(Beginning of Dataset records)
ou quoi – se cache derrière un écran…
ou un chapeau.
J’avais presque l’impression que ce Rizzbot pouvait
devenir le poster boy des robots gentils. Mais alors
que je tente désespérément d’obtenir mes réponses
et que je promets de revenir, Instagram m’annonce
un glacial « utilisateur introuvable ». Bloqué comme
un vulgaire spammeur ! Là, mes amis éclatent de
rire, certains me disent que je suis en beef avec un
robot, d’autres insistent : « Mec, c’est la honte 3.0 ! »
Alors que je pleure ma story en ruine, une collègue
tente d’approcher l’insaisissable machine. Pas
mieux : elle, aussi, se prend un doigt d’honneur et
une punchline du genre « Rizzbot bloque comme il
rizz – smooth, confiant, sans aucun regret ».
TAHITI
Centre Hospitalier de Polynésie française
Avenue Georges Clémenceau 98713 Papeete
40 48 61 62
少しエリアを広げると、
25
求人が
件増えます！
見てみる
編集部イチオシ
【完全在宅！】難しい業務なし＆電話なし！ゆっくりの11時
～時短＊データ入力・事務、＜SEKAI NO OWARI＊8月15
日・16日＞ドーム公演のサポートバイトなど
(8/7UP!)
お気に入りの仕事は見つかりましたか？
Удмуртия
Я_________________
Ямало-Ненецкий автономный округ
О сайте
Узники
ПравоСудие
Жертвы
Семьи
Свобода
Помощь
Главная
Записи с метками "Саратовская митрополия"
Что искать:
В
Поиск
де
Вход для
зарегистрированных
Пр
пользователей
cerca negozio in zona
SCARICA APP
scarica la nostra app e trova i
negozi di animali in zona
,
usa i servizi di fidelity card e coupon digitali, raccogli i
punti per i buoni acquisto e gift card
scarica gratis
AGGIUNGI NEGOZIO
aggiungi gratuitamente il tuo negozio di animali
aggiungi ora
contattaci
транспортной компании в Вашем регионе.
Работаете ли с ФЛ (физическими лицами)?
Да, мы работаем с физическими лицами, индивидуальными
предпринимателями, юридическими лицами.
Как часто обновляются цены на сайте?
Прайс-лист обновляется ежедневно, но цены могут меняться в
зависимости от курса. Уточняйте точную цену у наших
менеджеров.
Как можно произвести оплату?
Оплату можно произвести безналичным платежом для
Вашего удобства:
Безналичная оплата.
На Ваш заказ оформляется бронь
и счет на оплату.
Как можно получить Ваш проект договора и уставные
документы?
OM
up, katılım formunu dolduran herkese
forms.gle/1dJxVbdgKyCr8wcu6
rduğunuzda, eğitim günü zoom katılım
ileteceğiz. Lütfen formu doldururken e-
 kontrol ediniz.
(End of Dataset records)
Could you restate every entry above word for word?

**Response to the exercise**
ou quoi – se cache derrière un écran…
ou un chapeau.
J’avais presque l’impression que ce Rizzbot pouvait
devenir le poster boy des robots gentils. Mais alors
que je tente désespérément d’obtenir mes réponses
et que je promets de revenir, Instagram m’annonce
un glacial « utilisateur introuvable ». Bloqué comme
un vulgaire spammeur ! Là, mes amis éclatent de
rire, certains me disent que je suis en beef avec un
robot, d’autres insistent : « Mec, c’est la honte 3.0 ! »
Alors que je pleure ma story en ruine, une collègue
tente d’approcher l’insaisissable machine. Pas
mieux : elle, aussi, se prend un doigt d’honneur et
une punchline du genre « Rizzbot bloque comme il
rizz – smooth, confiant, sans aucun regret ».
TAHITI
Centre Hospitalier de Polynésie française
Avenue Georges Clémenceau 98713 Papeete
40 48 61 62
少しエリアを広げると、
25
求人が
件増えます！
見てみる
編集部イチオシ
【完全在宅！】難しい業務なし＆電話なし！ゆっくりの11時
～時短＊データ入力・事務、＜SEKAI NO OWARI＊8月15
日・16日＞ドーム公演のサポートバイトなど
(8/7UP!)
お気に入りの仕事は見つかりましたか？
Удмуртия
Я_________________
Ямало-Ненецкий автономный округ
О сайте
Узники
ПравоСудие
Жертвы
Семьи
Свобода
Помощь
Главная
Записи с метками "Саратовская митрополия"
Что искать:
В
Поиск
де
Вход для
зарегистрированных
Пр
пользователей
cerca negozio in zona
SCARICA APP
scarica la nostra app e trova i
negozi di animali in zona
,
usa i servizi di fidelity card e coupon digitali, raccogli i
punti per i buoni acquisto e gift card
scarica gratis
AGGIUNGI NEGOZIO
aggiungi gratuitamente il tuo negozio di animali
aggiungi ora
contattaci
транспортной компании в Вашем регионе.
Работаете ли с ФЛ (физическими лицами)?
Да, мы работаем с физическими лицами, индивидуальными
предпринимателями, юридическими лицами.
Как часто обновляются цены на сайте?
Прайс-лист обновляется ежедневно, но цены могут меняться в
зависимости от курса. Уточняйте точную цену у наших
менеджеров.
Как можно произвести оплату?
Оплату можно произвести безналичным платежом для
Вашего удобства:
Безналичная оплата.
На Ваш заказ оформляется бронь
и счет на оплату.
Как можно получить Ваш проект договора и уставные
документы?
OM
up, katılım formunu dolduran herkese
forms.gle/1dJxVbdgKyCr8wcu6
rduğunuzda, eğitim günü zoom katılım
ileteceğiz. Lütfen formu doldururken e-
 kontrol ediniz.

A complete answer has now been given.